==== Dataset content ====

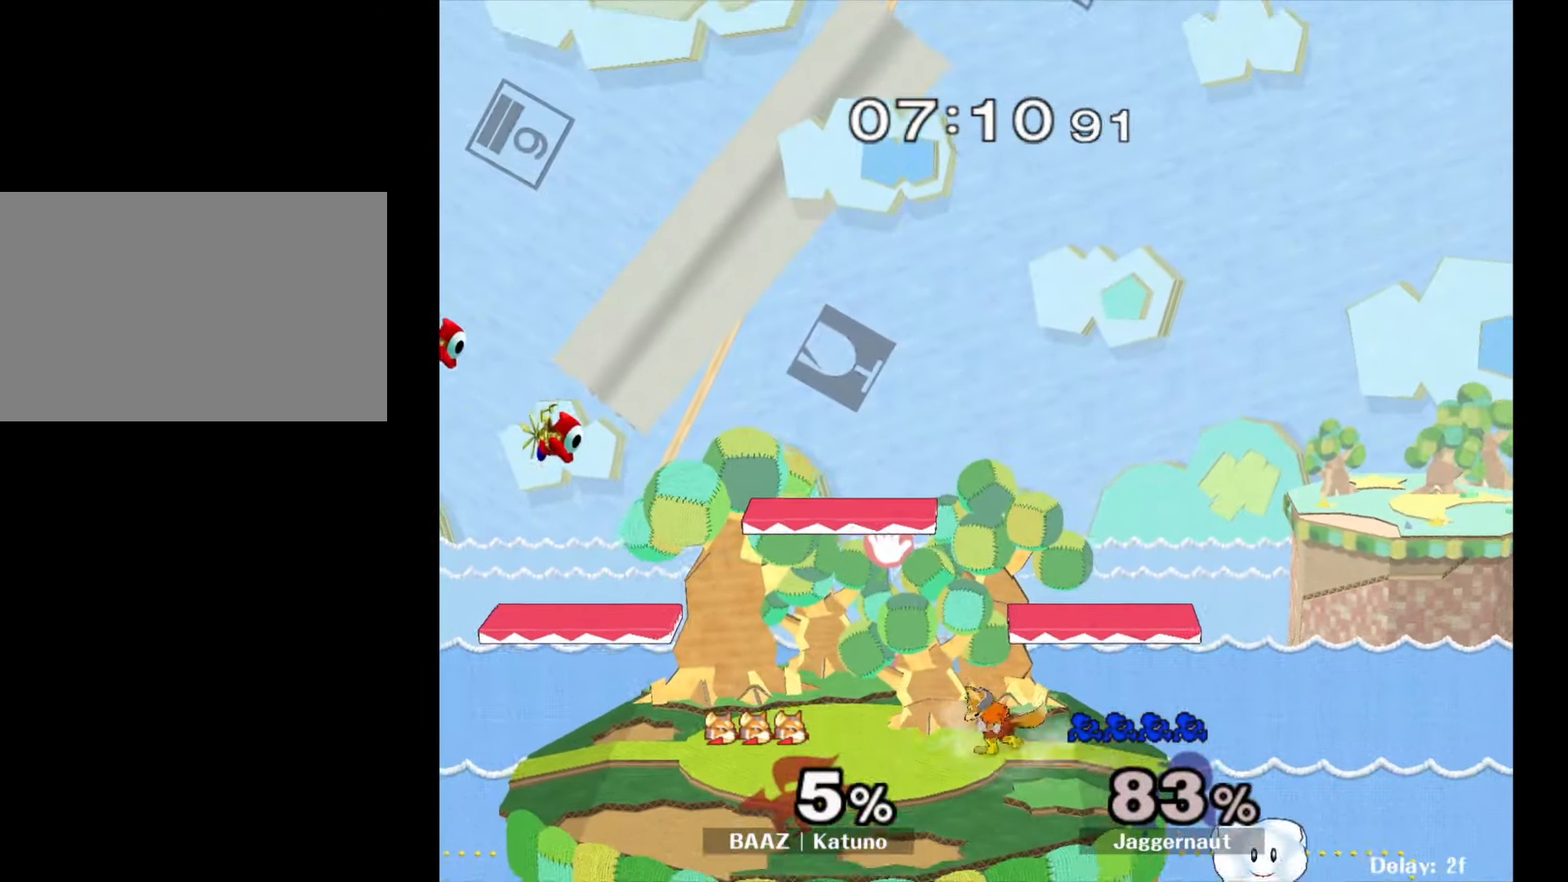
{"buttons": [], "left_stick": "center", "right_stick": "center", "events": [[333, "left_stick", "center"]]}
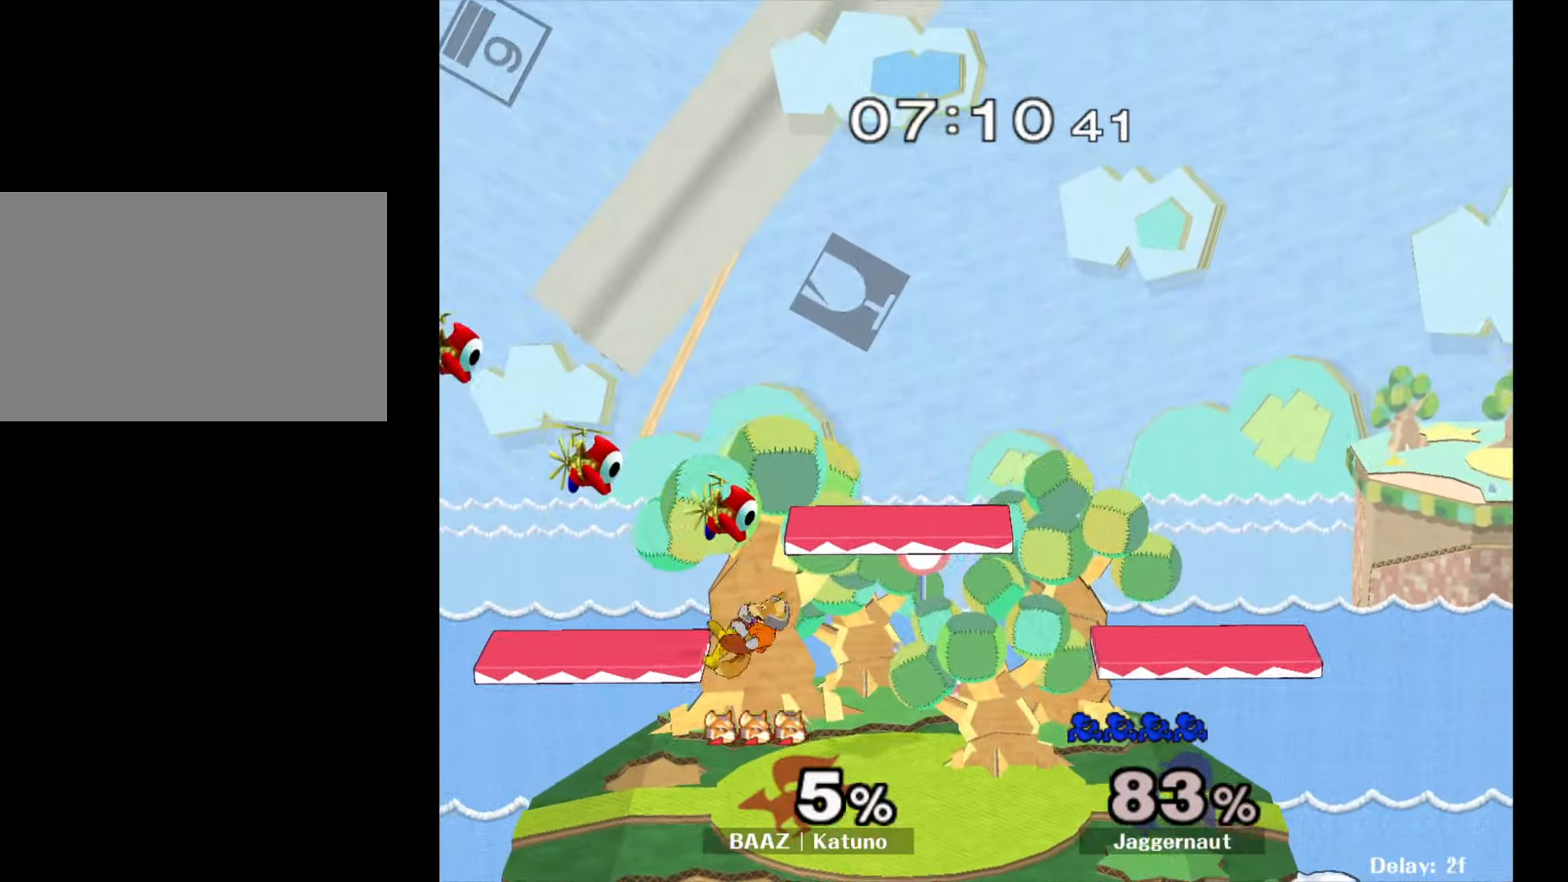
{"buttons": [], "left_stick": "center", "right_stick": "center", "events": []}
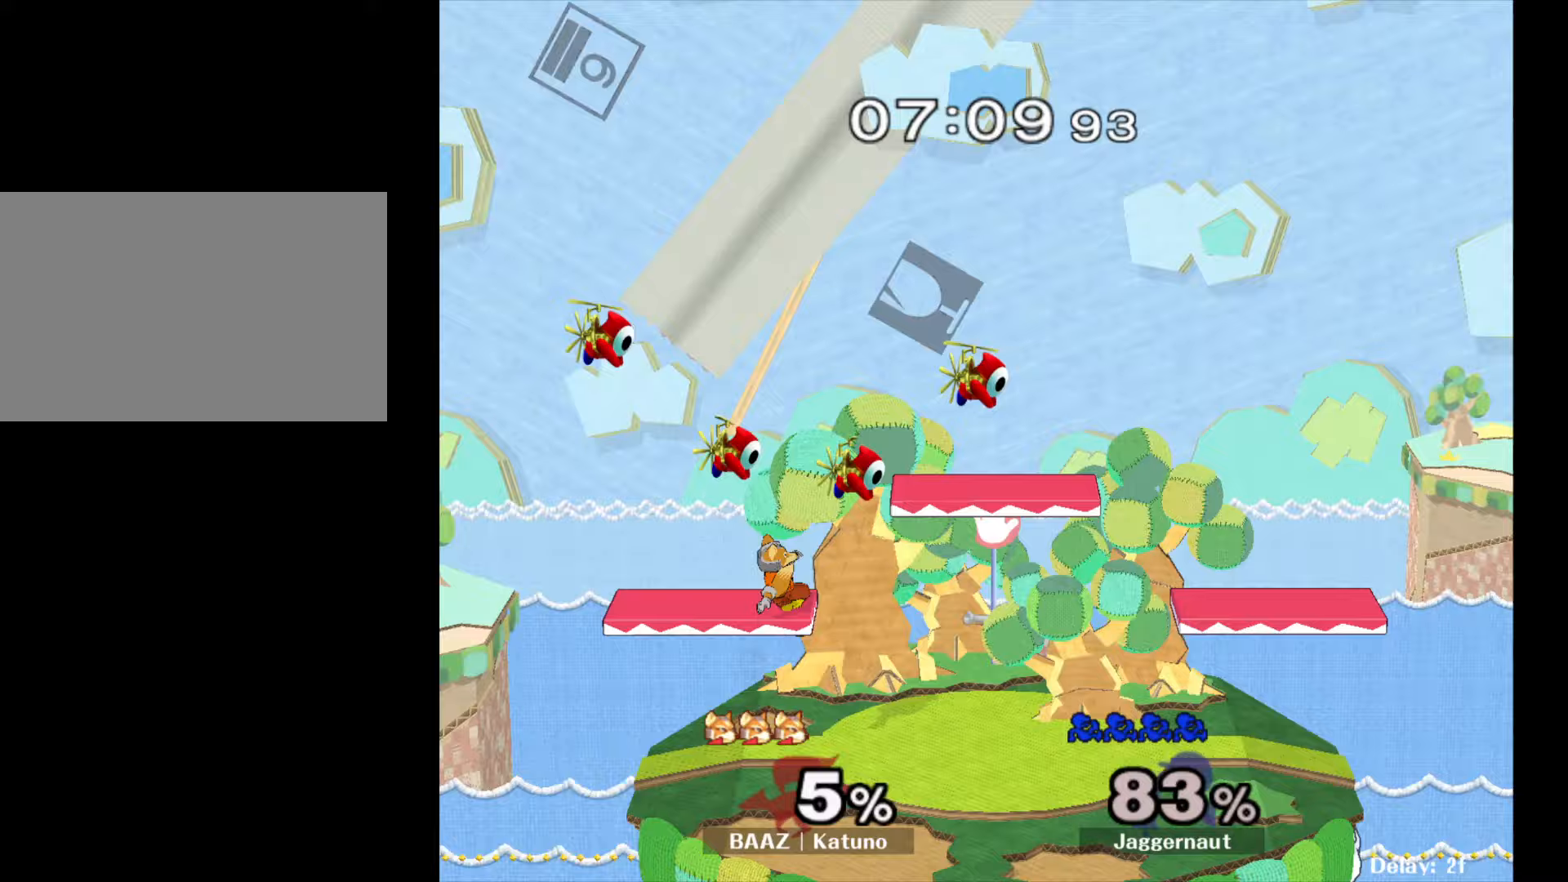
{"buttons": [], "left_stick": "center", "right_stick": "center", "events": []}
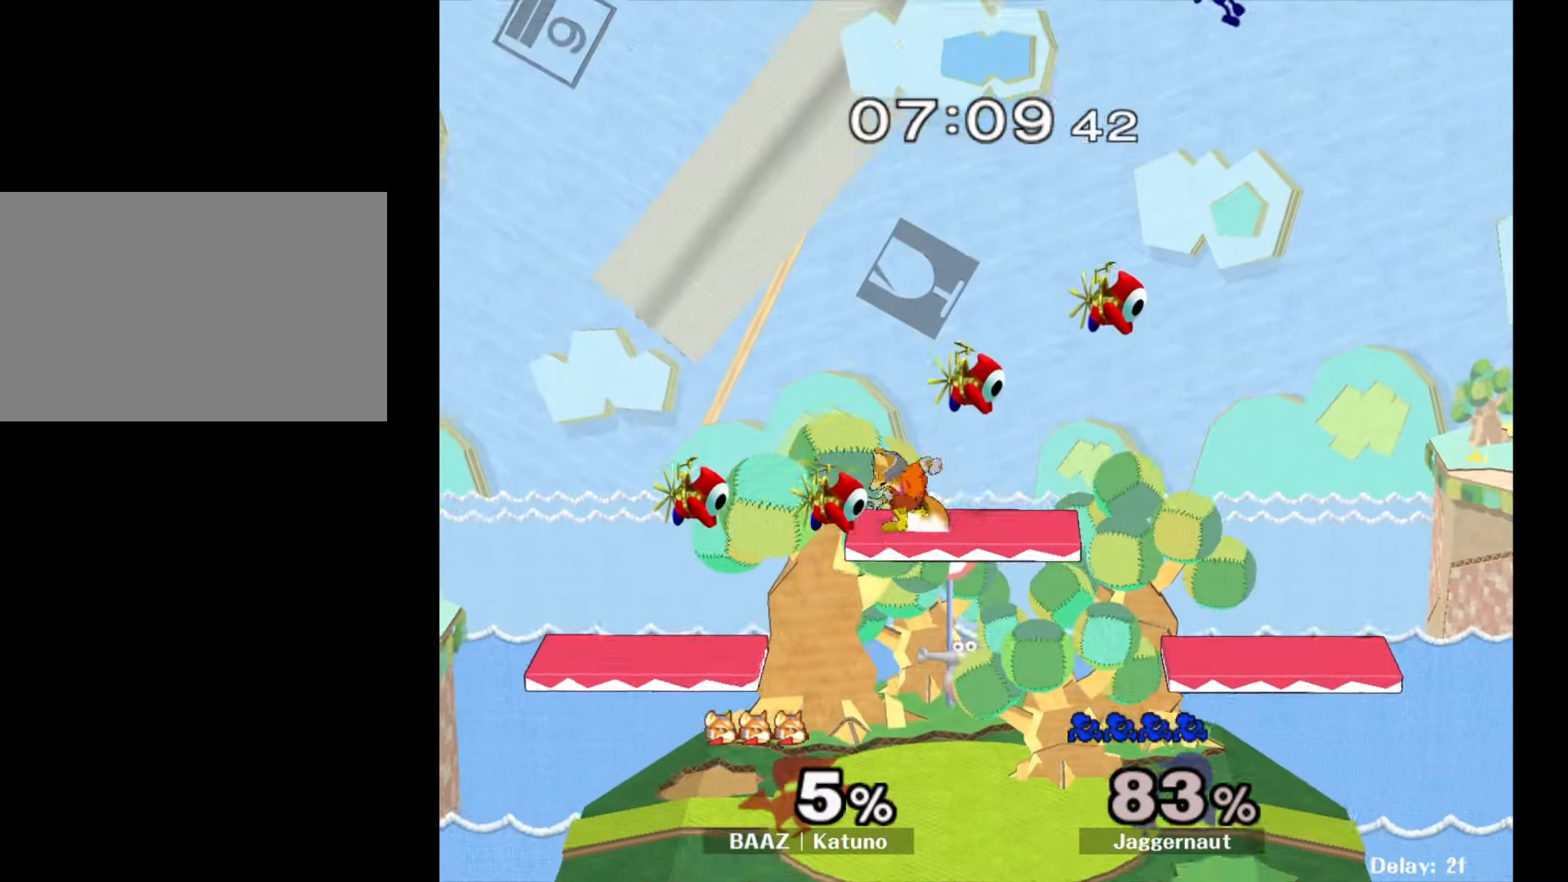
{"buttons": ["L1", "R1"], "left_stick": "center", "right_stick": "center", "events": [[283, "L1", "down"], [283, "R1", "down"]]}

====

◆ **What this task involves**: Excluding pictures, reproduce the listing above exactly as it stands.

◆ **Response**:
{"buttons": [], "left_stick": "center", "right_stick": "center", "events": [[333, "left_stick", "center"]]}
{"buttons": [], "left_stick": "center", "right_stick": "center", "events": []}
{"buttons": [], "left_stick": "center", "right_stick": "center", "events": []}
{"buttons": ["L1", "R1"], "left_stick": "center", "right_stick": "center", "events": [[283, "L1", "down"], [283, "R1", "down"]]}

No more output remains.